DeLillo è considerato un maestro della narrativa e la sua fama è meritata anche se i suoi romanzi, compreso Rumore bianco, non sono esenti da imperfezioni e alcuni, come L’uomo che cade, mancano clamorosamente il bersaglio. C’è però un suo lavoro che svetta su tutti e rimane uno dei romanzi topici di fine XX secolo-inizio XXI: parlo ovviamente di Underworld. Lì, vuoi per lo scardinamento della consecutio (si salta senza soluzione di continuità da un’epoca all’altra, pur rimanendo entro il perimetro della seconda metà del ‘900), vuoi perché l’autore riesce a tenere a freno la sua tendenza alla deriva mistico-tecnologica, si raggiunge la perfezione.
Qui no, anche se l’ambientazione del romanzo riprende proprio la parte finale di Underworld: là avevamo un bunker sotterraneo in Asia centrale da dove i protagonisti, stravolti dal fuso orario, osservavano le atomiche sovietiche che venivano fatte detonare, ovvero la frontiera più avanzata dello smaltimento rifiuti. Qui abbiamo una cittadella sotterranea in Asia centrale dove il protagonista, stravolto dal fuso orario, cerca di farsi una ragione delle scelte del padre e al tempo stesso di decifrare la natura del luogo e dei suoi abitanti, un po’ scienziati, un po’ setta.
Su e giù per i vari livelli di questa struttura complessa e semivuota, circondata da imponenti misure di sicurezza ma il cui ingresso è presidiato da due sole guardie armate, compaiono e scompaiono strani, enigmatici personaggi. Il visitatore, deambulando fra un corridoio e una sala conferenze, a volte si intrattiene con loro (una gli si infila addirittura nel letto, non si sa bene perché), altre volte si perde nei meandri della sua stessa memoria, rispolverando tematiche che DeLillo ha già affrontato altre volte: il rapporto genitori-figli, la vecchiaia e la malattia, e naturalmente lo stato allucinatorio generato dallo stare rinchiusi in un luogo impermeabilizzato rispetto al mondo esterno, sia esso un’automobile o un appartamento del Village, in Great Jones Street.

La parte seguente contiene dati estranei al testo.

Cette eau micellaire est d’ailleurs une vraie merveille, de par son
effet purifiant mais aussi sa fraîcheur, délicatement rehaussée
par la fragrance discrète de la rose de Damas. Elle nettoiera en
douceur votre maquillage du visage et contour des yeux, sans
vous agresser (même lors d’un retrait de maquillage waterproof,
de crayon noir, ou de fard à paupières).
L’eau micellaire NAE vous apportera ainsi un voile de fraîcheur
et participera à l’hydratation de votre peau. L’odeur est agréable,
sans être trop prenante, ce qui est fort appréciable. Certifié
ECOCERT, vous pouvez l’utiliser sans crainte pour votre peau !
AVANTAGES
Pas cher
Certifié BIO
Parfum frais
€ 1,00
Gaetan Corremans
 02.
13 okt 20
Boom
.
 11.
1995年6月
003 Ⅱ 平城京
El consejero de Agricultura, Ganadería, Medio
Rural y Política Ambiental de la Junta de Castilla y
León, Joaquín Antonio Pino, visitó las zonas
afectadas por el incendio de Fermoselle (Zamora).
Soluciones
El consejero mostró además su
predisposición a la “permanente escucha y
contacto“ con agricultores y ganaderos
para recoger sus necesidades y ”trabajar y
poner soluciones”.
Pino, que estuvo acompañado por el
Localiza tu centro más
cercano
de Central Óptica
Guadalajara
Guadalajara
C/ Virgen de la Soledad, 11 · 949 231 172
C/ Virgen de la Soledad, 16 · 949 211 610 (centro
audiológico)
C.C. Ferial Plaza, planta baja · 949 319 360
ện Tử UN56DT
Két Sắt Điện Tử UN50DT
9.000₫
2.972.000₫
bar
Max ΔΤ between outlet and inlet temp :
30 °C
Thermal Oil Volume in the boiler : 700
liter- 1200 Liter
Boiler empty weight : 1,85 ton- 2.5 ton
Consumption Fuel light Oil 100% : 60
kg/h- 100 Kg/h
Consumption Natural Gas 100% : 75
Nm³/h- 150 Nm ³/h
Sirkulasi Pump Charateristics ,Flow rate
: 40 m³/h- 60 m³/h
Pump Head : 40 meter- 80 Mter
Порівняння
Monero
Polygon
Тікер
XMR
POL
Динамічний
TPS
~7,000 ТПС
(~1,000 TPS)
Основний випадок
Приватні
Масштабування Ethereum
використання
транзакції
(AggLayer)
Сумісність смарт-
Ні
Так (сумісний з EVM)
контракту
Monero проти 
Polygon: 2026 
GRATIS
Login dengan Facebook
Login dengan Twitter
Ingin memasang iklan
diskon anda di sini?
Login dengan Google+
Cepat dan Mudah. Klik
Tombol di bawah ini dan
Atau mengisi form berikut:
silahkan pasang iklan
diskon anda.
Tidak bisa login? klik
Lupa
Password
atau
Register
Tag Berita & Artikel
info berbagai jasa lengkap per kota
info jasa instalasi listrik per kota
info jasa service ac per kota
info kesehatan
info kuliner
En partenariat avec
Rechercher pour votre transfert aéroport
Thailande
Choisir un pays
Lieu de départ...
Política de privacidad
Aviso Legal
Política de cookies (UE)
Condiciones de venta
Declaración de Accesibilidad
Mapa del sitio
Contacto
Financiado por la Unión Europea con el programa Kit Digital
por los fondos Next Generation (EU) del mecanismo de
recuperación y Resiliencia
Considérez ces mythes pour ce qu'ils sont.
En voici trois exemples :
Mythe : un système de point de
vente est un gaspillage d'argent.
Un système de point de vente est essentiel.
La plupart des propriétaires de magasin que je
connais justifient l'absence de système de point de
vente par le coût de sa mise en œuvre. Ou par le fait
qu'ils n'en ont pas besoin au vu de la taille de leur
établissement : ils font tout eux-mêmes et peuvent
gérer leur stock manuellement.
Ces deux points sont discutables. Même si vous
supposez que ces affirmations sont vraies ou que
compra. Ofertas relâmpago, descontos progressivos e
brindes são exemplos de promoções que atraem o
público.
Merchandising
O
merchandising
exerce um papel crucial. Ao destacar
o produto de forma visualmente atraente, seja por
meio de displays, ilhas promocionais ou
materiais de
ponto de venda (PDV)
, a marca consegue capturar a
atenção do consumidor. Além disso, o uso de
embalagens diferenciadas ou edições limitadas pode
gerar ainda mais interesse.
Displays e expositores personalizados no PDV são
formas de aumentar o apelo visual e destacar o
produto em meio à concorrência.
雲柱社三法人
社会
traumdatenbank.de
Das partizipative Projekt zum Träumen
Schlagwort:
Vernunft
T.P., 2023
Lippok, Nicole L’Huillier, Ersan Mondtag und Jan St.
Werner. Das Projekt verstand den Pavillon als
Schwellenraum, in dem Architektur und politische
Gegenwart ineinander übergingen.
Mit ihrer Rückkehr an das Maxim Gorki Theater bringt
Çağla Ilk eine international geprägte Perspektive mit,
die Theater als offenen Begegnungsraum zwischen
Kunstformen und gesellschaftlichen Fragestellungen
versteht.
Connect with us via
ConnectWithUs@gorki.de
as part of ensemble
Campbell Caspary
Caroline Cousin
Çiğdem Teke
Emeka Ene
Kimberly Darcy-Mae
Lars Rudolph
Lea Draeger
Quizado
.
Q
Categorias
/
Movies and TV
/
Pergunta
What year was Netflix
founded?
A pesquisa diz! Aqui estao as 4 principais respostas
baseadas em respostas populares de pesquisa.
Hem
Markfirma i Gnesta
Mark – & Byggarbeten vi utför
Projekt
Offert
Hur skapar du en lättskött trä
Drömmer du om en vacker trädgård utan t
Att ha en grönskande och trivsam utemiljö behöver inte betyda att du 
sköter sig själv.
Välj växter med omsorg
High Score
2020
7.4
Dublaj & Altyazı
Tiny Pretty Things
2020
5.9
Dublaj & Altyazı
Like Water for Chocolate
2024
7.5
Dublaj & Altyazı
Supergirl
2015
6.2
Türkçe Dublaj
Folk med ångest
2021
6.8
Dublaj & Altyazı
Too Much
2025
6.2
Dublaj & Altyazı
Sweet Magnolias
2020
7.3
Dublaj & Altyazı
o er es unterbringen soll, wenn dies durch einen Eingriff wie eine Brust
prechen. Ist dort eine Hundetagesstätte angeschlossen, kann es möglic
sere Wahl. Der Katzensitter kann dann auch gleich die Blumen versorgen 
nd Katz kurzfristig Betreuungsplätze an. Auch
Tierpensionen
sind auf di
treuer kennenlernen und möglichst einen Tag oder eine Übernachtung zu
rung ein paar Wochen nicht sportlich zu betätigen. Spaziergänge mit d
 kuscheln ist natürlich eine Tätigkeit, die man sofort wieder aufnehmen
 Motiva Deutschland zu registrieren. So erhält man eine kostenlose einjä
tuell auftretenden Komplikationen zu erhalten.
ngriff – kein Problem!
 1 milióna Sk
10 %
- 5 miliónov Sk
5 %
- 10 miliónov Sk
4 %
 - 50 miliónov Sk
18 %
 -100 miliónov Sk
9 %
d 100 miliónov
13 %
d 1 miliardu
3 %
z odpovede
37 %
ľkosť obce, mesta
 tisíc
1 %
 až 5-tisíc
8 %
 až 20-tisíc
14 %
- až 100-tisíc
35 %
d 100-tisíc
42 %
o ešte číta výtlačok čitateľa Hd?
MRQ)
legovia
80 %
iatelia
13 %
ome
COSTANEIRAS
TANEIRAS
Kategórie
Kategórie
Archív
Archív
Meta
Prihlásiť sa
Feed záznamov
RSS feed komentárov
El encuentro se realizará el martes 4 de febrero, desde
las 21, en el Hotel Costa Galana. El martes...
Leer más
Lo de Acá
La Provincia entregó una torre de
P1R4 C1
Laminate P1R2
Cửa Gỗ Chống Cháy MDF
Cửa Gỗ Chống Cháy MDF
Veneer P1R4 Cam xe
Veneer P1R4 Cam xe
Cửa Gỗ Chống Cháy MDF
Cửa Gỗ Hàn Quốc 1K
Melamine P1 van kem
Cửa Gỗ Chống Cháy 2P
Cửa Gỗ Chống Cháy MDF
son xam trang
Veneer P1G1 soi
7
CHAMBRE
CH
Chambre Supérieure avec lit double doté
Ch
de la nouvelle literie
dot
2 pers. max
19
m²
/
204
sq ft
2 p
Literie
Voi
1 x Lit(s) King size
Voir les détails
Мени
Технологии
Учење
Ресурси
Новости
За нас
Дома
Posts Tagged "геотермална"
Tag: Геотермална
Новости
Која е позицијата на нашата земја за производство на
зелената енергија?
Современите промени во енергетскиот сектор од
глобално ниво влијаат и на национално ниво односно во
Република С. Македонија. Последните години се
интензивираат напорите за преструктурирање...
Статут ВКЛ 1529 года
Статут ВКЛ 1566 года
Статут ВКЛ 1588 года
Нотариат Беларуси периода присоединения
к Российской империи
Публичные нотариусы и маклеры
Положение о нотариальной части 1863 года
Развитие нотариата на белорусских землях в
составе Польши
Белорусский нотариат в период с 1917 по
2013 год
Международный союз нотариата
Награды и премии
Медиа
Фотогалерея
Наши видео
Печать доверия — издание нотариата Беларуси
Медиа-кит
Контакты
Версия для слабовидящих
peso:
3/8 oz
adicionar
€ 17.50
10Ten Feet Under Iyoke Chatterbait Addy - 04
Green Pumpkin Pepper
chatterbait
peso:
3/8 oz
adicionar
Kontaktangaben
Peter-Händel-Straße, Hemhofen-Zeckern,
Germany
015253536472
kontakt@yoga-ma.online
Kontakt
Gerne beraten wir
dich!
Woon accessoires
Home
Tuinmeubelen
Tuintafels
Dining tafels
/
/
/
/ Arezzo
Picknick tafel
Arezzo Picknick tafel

Può sembrare solenne, può sembrare profetico, specie a chi non ha dimestichezza con la fantascienza. Chi scrive pensa che sul tema della ricerca dell’immortalità sia stato fatto di meglio con meno sforzo e meno prosopopea: ad esempio, tanto per dire un nome, da Hanif Kureishi, con uno splendido racconto lungo intitolato Il corpo; oppure, tanto per dirne un altro, questa volta appartenente al cinema, da Tarkovskij, con Solaris.
Don DeLillo, Zero K, Einaudi, 2016, traduzione di Federica Aceto (negli Usa il romanzo è stato pubblicato da Simon & Schuster).